▶ _Instruction A_
Answer each question from the LFW face recognition notebook:
(i) What number is printed for both the label list and the image path list?
(ii) Which file path is assigned to VGGFACE_MODEL_PATH?
(iii) Which extractor is fifth in the list of feature extractors?
▶ _Instruction B_
Summarize the LFW face recognition notebook in two sentences.
[Text under study — start]
# Analytic Second Comparison Using LFW Dataset - VGGFace (RESNET50)

Several feature extractor:
1. Face Embedding: Facenet
2. Face Embedding: VGG Face
3. Face Embedding: VGG Face - VGG16
4. Face Embedding: VGG Face - RESNET50
5. LBPH (Local Binary Pattern Histogram)

In [1]:
from scipy.spatial.distance import euclidean
from sklearn.metrics import accuracy_score, f1_score
from keras import backend as K
from feature_extractor.face_feature_extractor import FaceFeatureExtractor
import numpy as np
import cv2 as cv
from mtcnn.mtcnn import MTCNN
import matplotlib.pyplot as plt
import time

Using TensorFlow backend.


# Read Dataset

In [2]:
import os

In [3]:
DIR_PATH = '../lfw/'
image_path_list = []
labels = []
name_dictionary = {}
counter = 0
for root, dirs, files in os.walk(DIR_PATH):
    for filename in files:
        person_name = ' '.join(filename.split('.')[0].split('_')[0:-1]) 
        file_path = os.path.join(root, filename)
        if person_name not in name_dictionary:
            counter += 1
            name_dictionary[person_name] = counter
        image_path_list.append(file_path)
        labels.append(name_dictionary[person_name])

In [4]:
print(len(labels))
print(len(image_path_list))

13233
13233


In [5]:
image_path_list[0:5]

['../lfw/Ryan_Newman/Ryan_Newman_0001.jpg',
 '../lfw/Dimitar_Berbatov/Dimitar_Berbatov_0001.jpg',
 '../lfw/Ed_Rendell/Ed_Rendell_0001.jpg',
 '../lfw/Joe_Crede/Joe_Crede_0001.jpg',
 '../lfw/Norman_Mailer/Norman_Mailer_0001.jpg']

# Experiment

In [6]:
FACENET_MODEL_PATH = 'model_data/facenet/20180402-114759'
VGGFACE_MODEL_PATH = 'model_data/vgg_face_weights.h5'

In [7]:
mtcnn_detector = MTCNN()

Instructions for updating:
Colocations handled automatically by placer.
Instructions for updating:
keep_dims is deprecated, use keepdims instead
Instructions for updating:
keep_dims is deprecated, use keepdims instead
Instructions for updating:
Deprecated in favor of operator or tf.math.divide.


In [8]:
def predict(image_representation_list, true_label, test_representation, min_distance):
    minimum_label = None
    minimum_distance = min_distance
    
    for idx, image_representation in enumerate(image_representation_list):
        distance = euclidean(image_representation, test_representation)
        if distance < minimum_distance:
            minimum_distance = distance
            minimum_label = true_label[idx]
    
    return minimum_label

In [9]:
def compute_score(predictions, labels):
    count_same = 0
    for idx, prediction in enumerate(predictions):
        if labels[idx] == prediction:
            count_same += 1
        elif labels[idx] == -2: # failed to detect face (still measure as valid)
[Text under study — finish]
[Information shown — start]
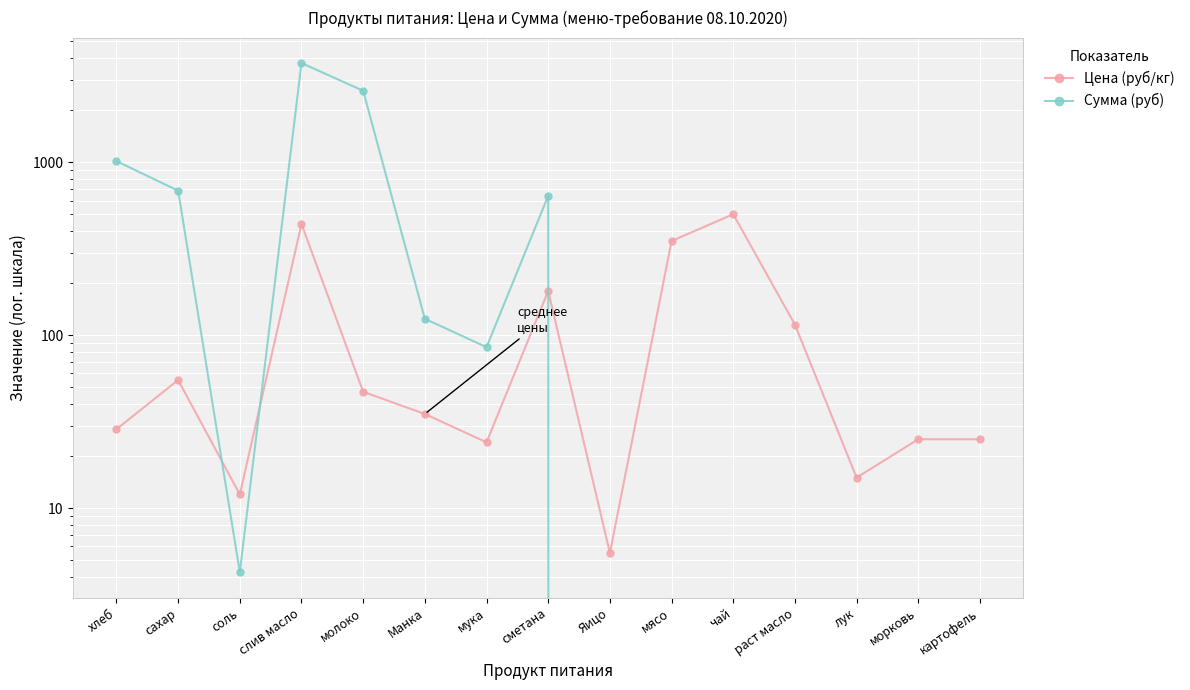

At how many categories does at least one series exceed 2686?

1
[Information shown — finish]
▶ _Written solution A_
(i) 13233
(ii) 'model_data/vgg_face_weights.h5'
(iii) LBPH (Local Binary Pattern Histogram)

▶ _Written solution B_
The notebook compares feature extractors on the LFW dataset: Facenet, VGG Face, VGG Face with VGG16, VGG Face with RESNET50, and LBPH. It reads 13233 image paths and assigns each a numeric label based on the person's name in the file name, sets the Facenet and VGG Face model paths, creates an MTCNN detector, and defines a predict function that returns the label of the stored representation closest to a test representation by Euclidean distance.